Vorlage H6-2

Dateiinhalt

{-
  "Programmierung und Modellierung", LMU München, Sommersemester 2015, Lehrstuhl TCS

  Vorlage Aufgabe H6-2

  Bitte nichts verändern was oberhalb von "NUR AB HIER BEARBEITEN"
  steht! Also nur ab Zeile 123 editieren!

  Zuerst zeigen wir als Beispiel die Lösung zu der analogen Aufgabe
  mit unseren selbst-definierten Listentyp.
-}


data List a = Leer | Element a (List a)

instance (Show a) => Show (List a) where
  show = printList

printList :: (Show a) => List a -> String
printList l = printLaux 0 l
  where
    printLaux n Leer = replicate n ' ' ++ "[]"
    printLaux n (Element h t)
      = replicate n ' ' ++ show h ++ ":"
        ++ newline ++ printLaux (n+1) t

{- HINWEIS zu "newline" und Ausgabe:

Verwenden Sie "putStrLn", falls GHCI das Zeichen
zum Zeilenvorschub bei der Ausgabe in GHCI nicht ausführt:

*Main> Element 1 $ Element 2 $ Element 3 $ Leer
1:
 2:
  3:
   []

*Main> printList $ Element 1 $ Element 2 $ Element 3 $ Leer
"1:\n 2:\n  3:\n   []"

*Main> putStrLn $ printList $ Element 1 $ Element 2 $ Element 3 $ Leer
1:
 2:
  3:
   []

-}



----------------------------------
-- Eventuell nützliche Konstanten:

newline :: String
newline = "\n"

newline_char :: Char
newline_char = '\n'

slash :: String
slash = "/"

slash_char :: Char
slash_char = '/'

backslash :: String    -- Backslash Char signals Escape;
backslash = "\\"       -- '\\' is interpreted as \

backslash_char :: Char
backslash_char = '\\'

vert :: String
vert = "|"

vert_char :: Char
vert_char = '|'


string_demo :: String
string_demo = 'A':slash_char:'-':vert_char:'-':backslash_char:'-':newline_char:'Z':newline_char:
              "DEMO " ++ backslash ++ "- " ++ vert ++ "- " ++ slash ++ "- " ++ newline ++ " DEMO "
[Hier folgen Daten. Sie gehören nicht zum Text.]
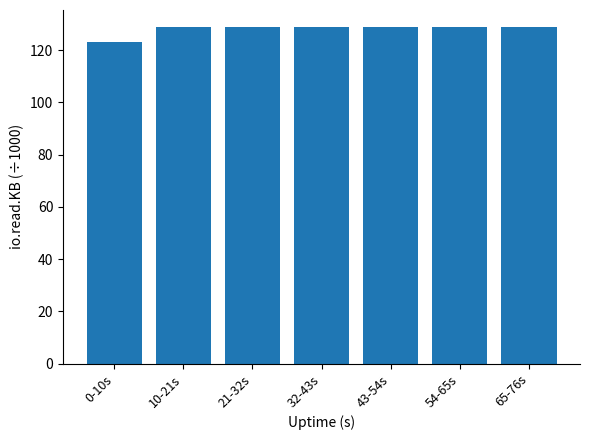

What is the average value?

128.1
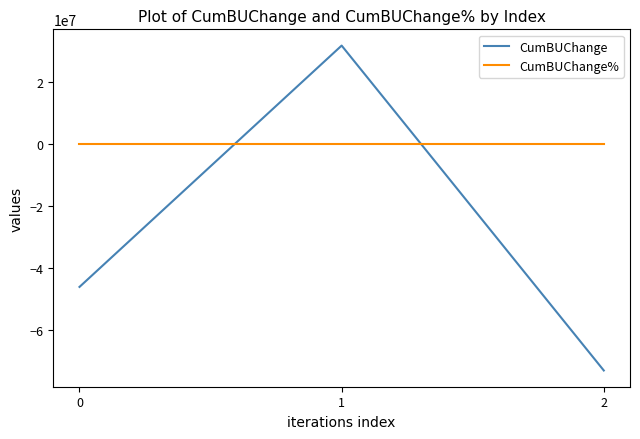

How many negative values does the CumBUChange series have?

2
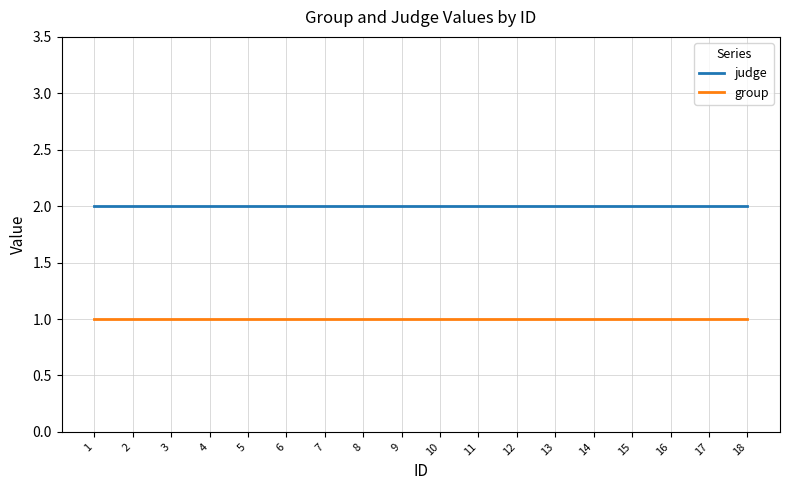

What is the smallest value displayed?

1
---------------------------------
-- Datentypdeklaration für Bäume:

data Tree a = Empty
            | Node { label :: a, left,right :: Tree a }

leaf :: a -> Tree a
leaf a = Node a Empty Empty



-----------------------------
-- Ein paar Bäume zum Testen:

t1 = Node 6 (Node 3 (leaf 2) (Node 8 (leaf 5) Empty))
            (Node 8 Empty (leaf 4))

t0 = Node 1 (Node 2 (leaf 3) (leaf 4))
            (Node 5 (leaf 6) (leaf 7))

t2 = Node 1 (Node 2 (Node 3 (leaf 3) Empty) Empty) Empty

t3 = Node 1 Empty (Node 2 Empty (Node 3 Empty (leaf 4)))

t4 = Node 1 (Node 2 (Node 3 (leaf 4) Empty) Empty)
            (Node 5 Empty (Node 6 Empty (leaf 7)))

t5 = Node 1 (Node 2 (Node 3 Empty (leaf 4)) Empty)
            (Node 5 Empty (Node 6 (leaf 7) Empty))

t8 = Node 69 (leaf 77) (Node 44 (leaf 64) (leaf 7))

t9 = Node 6 (Node 3 (leaf 2) (Node 4 (leaf 5) Empty))
            (Node 7 Empty (Node 9 (leaf 8) Empty))



-----------------------------------------
---- !!!! NUR AB HIER BEARBEITEN !!! ----
-----------------------------------------



-- Vielleicht nützlich?!
data Ast  = Links | Rechts
type Pfad = [Ast]

-- TODO: Instanzdeklaration von Tree a für Show?!

printTree :: (Show a) => Tree a -> String
printTree = undefined -- TODO